= BRIEF =
Reproduce each line from the first in the data through the line that contains "(IHC) of human" exactly; give nothing else.

*** RECORDS FOR PROCESSING Section Begins ***

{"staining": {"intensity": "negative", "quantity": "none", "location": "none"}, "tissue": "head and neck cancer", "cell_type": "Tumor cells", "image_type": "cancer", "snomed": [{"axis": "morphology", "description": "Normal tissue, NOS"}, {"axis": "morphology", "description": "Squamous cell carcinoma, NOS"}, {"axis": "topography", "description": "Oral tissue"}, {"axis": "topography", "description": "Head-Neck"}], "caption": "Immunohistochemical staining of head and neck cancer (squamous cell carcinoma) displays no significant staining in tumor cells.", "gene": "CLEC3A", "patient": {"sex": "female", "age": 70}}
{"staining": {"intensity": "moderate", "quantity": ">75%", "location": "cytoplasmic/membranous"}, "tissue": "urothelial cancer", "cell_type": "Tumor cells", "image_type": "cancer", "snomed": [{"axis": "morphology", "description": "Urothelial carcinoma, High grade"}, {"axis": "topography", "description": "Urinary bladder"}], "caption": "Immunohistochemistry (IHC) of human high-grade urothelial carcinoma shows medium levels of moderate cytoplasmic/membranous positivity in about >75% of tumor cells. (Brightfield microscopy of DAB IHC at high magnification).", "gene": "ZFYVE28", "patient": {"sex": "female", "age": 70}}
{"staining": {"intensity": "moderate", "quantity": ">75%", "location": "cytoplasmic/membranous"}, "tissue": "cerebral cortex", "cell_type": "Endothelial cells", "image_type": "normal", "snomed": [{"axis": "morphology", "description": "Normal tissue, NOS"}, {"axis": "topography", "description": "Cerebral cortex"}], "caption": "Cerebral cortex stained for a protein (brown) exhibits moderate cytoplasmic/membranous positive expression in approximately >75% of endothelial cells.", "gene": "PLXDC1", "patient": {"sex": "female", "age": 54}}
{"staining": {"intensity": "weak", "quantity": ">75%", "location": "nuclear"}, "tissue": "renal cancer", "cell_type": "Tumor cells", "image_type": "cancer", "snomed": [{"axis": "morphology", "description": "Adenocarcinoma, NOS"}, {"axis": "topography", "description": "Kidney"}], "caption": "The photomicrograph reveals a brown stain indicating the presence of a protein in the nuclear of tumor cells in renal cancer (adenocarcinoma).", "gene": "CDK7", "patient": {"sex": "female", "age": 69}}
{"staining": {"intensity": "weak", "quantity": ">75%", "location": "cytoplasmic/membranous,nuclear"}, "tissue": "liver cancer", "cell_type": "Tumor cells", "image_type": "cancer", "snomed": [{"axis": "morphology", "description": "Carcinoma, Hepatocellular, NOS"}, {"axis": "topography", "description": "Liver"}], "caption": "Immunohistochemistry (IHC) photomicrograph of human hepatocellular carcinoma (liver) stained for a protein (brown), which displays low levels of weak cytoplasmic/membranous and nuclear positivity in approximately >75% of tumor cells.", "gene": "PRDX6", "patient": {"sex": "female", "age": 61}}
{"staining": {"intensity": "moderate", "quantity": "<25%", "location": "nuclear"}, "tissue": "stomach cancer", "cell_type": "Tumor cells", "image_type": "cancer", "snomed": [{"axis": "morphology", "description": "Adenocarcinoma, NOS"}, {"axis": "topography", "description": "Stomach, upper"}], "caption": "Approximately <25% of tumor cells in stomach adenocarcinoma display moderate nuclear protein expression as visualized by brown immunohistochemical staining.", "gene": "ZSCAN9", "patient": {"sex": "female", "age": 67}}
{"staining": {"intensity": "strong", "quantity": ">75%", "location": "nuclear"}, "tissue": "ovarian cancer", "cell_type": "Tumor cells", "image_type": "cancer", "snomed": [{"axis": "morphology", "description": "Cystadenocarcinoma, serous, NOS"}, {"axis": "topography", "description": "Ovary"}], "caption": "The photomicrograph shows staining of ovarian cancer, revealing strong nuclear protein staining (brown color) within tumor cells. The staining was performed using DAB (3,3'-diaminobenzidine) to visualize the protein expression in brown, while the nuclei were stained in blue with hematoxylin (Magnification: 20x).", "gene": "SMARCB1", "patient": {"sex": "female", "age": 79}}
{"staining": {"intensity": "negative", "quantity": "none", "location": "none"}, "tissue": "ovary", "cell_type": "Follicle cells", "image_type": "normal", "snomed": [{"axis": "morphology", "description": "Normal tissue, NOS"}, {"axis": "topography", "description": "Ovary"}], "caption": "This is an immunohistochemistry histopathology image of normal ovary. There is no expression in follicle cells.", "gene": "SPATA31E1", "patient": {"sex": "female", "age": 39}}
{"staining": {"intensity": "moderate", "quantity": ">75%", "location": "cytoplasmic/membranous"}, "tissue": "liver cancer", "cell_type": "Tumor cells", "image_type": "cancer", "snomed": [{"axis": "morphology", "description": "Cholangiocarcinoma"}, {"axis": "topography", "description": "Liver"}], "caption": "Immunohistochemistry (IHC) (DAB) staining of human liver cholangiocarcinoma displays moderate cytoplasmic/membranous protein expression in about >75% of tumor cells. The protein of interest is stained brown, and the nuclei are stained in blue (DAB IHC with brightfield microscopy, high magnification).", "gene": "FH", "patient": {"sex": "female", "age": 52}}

*** RECORDS FOR PROCESSING Section Ends ***

= RESULT OF THIS EXERCISE =
{"staining": {"intensity": "negative", "quantity": "none", "location": "none"}, "tissue": "head and neck cancer", "cell_type": "Tumor cells", "image_type": "cancer", "snomed": [{"axis": "morphology", "description": "Normal tissue, NOS"}, {"axis": "morphology", "description": "Squamous cell carcinoma, NOS"}, {"axis": "topography", "description": "Oral tissue"}, {"axis": "topography", "description": "Head-Neck"}], "caption": "Immunohistochemical staining of head and neck cancer (squamous cell carcinoma) displays no significant staining in tumor cells.", "gene": "CLEC3A", "patient": {"sex": "female", "age": 70}}
{"staining": {"intensity": "moderate", "quantity": ">75%", "location": "cytoplasmic/membranous"}, "tissue": "urothelial cancer", "cell_type": "Tumor cells", "image_type": "cancer", "snomed": [{"axis": "morphology", "description": "Urothelial carcinoma, High grade"}, {"axis": "topography", "description": "Urinary bladder"}], "caption": "Immunohistochemistry (IHC) of human high-grade urothelial carcinoma shows medium levels of moderate cytoplasmic/membranous positivity in about >75% of tumor cells. (Brightfield microscopy of DAB IHC at high magnification).", "gene": "ZFYVE28", "patient": {"sex": "female", "age": 70}}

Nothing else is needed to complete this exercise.